> **TASK TO CARRY OUT**
Convert every line of the items below into one numbered list, skipping any blank lines. Leave the pictures out of your answer.

Records from a data source:
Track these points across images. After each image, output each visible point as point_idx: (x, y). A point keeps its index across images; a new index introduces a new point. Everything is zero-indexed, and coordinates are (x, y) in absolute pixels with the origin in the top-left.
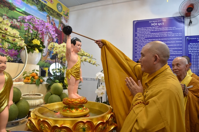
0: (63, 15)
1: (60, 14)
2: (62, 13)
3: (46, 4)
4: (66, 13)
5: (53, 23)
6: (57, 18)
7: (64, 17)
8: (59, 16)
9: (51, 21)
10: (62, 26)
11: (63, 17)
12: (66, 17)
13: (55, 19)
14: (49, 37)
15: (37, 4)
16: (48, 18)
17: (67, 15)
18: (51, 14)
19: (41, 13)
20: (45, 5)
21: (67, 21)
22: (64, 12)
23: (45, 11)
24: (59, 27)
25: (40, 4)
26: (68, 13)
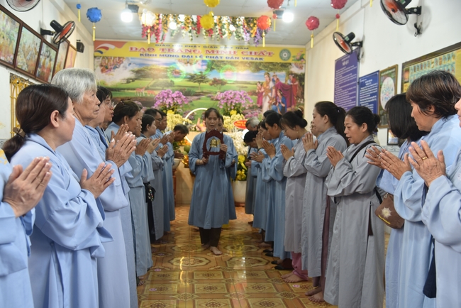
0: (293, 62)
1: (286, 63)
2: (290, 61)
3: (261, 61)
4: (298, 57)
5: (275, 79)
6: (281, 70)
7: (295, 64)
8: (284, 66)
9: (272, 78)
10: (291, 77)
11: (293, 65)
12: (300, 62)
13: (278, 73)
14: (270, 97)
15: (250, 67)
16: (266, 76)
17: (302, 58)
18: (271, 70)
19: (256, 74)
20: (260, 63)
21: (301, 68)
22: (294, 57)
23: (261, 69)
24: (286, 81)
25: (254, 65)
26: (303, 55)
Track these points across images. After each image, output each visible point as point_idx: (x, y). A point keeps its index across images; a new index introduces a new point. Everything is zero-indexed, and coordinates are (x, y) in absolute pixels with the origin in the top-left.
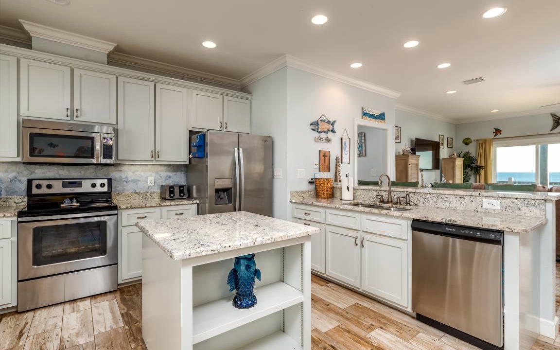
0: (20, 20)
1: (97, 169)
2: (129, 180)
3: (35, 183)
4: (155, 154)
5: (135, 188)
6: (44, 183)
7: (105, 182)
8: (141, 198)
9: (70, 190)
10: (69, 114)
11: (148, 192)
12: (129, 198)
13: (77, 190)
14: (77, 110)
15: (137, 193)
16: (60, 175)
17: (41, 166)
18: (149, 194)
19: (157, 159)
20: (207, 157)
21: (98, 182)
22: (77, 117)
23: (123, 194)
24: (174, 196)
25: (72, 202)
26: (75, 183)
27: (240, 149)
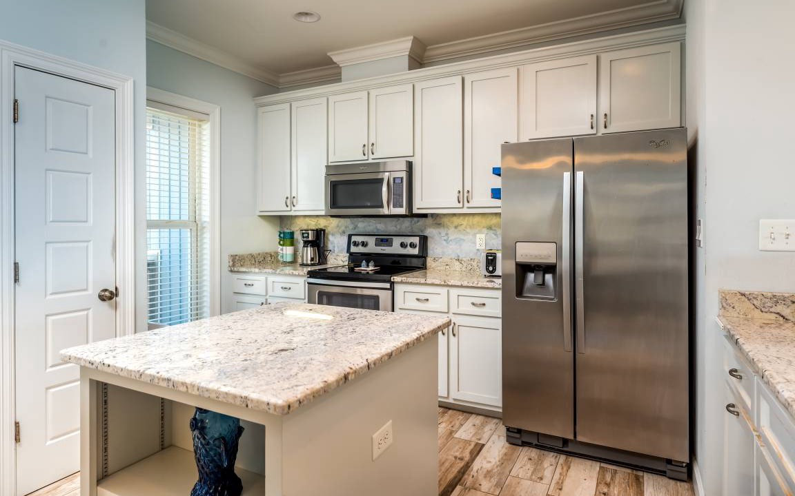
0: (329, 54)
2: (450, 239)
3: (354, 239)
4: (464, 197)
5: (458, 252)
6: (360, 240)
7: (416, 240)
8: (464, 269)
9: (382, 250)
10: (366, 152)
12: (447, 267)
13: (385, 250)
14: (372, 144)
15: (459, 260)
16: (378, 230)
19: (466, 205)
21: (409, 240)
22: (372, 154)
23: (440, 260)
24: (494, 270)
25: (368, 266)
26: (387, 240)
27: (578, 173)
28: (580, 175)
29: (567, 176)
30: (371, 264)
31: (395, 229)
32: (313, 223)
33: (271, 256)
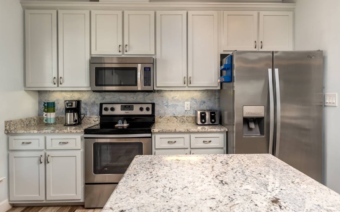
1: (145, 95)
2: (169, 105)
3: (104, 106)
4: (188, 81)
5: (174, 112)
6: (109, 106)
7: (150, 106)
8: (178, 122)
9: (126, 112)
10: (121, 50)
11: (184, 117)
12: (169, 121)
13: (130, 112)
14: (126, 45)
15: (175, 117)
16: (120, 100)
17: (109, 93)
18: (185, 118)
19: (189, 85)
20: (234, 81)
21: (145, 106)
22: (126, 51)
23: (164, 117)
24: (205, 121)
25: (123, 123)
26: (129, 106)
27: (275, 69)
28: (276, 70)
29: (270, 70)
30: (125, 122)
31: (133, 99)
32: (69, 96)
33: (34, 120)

> **ANSWER AREA**
1. Track these points across images. After each image, output each visible point as point_idx: (x, y). A point keeps its index across images; a new index introduces a new point. Everything is zero-indexed, and coordinates are (x, y) in absolute pixels with the origin in the top-left.
2. 0: (63, 15)
3. 1: (60, 14)
4. 2: (62, 13)
5. 3: (46, 4)
6. 4: (66, 13)
7. 5: (53, 23)
8. 6: (57, 18)
9. 7: (64, 17)
10. 8: (59, 16)
11. 9: (51, 21)
12. 10: (62, 26)
13. 11: (63, 17)
14. 12: (66, 17)
15. 13: (55, 19)
16. 14: (49, 37)
17. 15: (37, 4)
18. 16: (48, 18)
19. 17: (67, 15)
20. 18: (51, 14)
21. 19: (41, 13)
22. 20: (45, 5)
23. 21: (67, 21)
24. 22: (64, 12)
25. 23: (45, 11)
26. 24: (59, 27)
27. 25: (40, 4)
28. 26: (68, 13)
29. 0: (293, 62)
30. 1: (286, 63)
31. 2: (290, 61)
32. 3: (261, 61)
33. 4: (298, 57)
34. 5: (275, 79)
35. 6: (281, 70)
36. 7: (295, 64)
37. 8: (284, 66)
38. 9: (272, 78)
39. 10: (291, 77)
40. 11: (293, 65)
41. 12: (300, 62)
42. 13: (278, 73)
43. 14: (270, 97)
44. 15: (250, 67)
45. 16: (266, 76)
46. 17: (302, 58)
47. 18: (271, 70)
48. 19: (256, 74)
49. 20: (260, 63)
50. 21: (301, 68)
51. 22: (294, 57)
52. 23: (261, 69)
53. 24: (286, 81)
54. 25: (254, 65)
55. 26: (303, 55)
56. Track these points across images. After each image, output each visible point as point_idx: (x, y). A point keeps its index across images; a new index introduces a new point. Everything is zero-indexed, and coordinates are (x, y) in absolute pixels with the origin in the top-left.
57. 0: (20, 20)
58. 1: (97, 169)
59. 2: (129, 180)
60. 3: (35, 183)
61. 4: (155, 154)
62. 5: (135, 188)
63. 6: (44, 183)
64. 7: (105, 182)
65. 8: (141, 198)
66. 9: (70, 190)
67. 10: (69, 114)
68. 11: (148, 192)
69. 12: (129, 198)
70. 13: (77, 190)
71. 14: (77, 110)
72. 15: (137, 193)
73. 16: (60, 175)
74. 17: (41, 166)
75. 18: (149, 194)
76. 19: (157, 159)
77. 20: (207, 157)
78. 21: (98, 182)
79. 22: (77, 117)
80. 23: (123, 194)
81. 24: (174, 196)
82. 25: (72, 202)
83. 26: (75, 183)
84. 27: (240, 149)
85. 0: (329, 54)
86. 2: (450, 239)
87. 3: (354, 239)
88. 4: (464, 197)
89. 5: (458, 252)
90. 6: (360, 240)
91. 7: (416, 240)
92. 8: (464, 269)
93. 9: (382, 250)
94. 10: (366, 152)
95. 12: (447, 267)
96. 13: (385, 250)
97. 14: (372, 144)
98. 15: (459, 260)
99. 16: (378, 230)
100. 19: (466, 205)
101. 21: (409, 240)
102. 22: (372, 154)
103. 23: (440, 260)
104. 24: (494, 270)
105. 25: (368, 266)
106. 26: (387, 240)
107. 27: (578, 173)
108. 28: (580, 175)
109. 29: (567, 176)
110. 30: (371, 264)
111. 31: (395, 229)
112. 32: (313, 223)
113. 33: (271, 256)
114. 1: (145, 95)
115. 2: (169, 105)
116. 3: (104, 106)
117. 4: (188, 81)
118. 5: (174, 112)
119. 6: (109, 106)
120. 7: (150, 106)
121. 8: (178, 122)
122. 9: (126, 112)
123. 10: (121, 50)
124. 11: (184, 117)
125. 12: (169, 121)
126. 13: (130, 112)
127. 14: (126, 45)
128. 15: (175, 117)
129. 16: (120, 100)
130. 17: (109, 93)
131. 18: (185, 118)
132. 19: (189, 85)
133. 20: (234, 81)
134. 21: (145, 106)
135. 22: (126, 51)
136. 23: (164, 117)
137. 24: (205, 121)
138. 25: (123, 123)
139. 26: (129, 106)
140. 27: (275, 69)
141. 28: (276, 70)
142. 29: (270, 70)
143. 30: (125, 122)
144. 31: (133, 99)
145. 32: (69, 96)
146. 33: (34, 120)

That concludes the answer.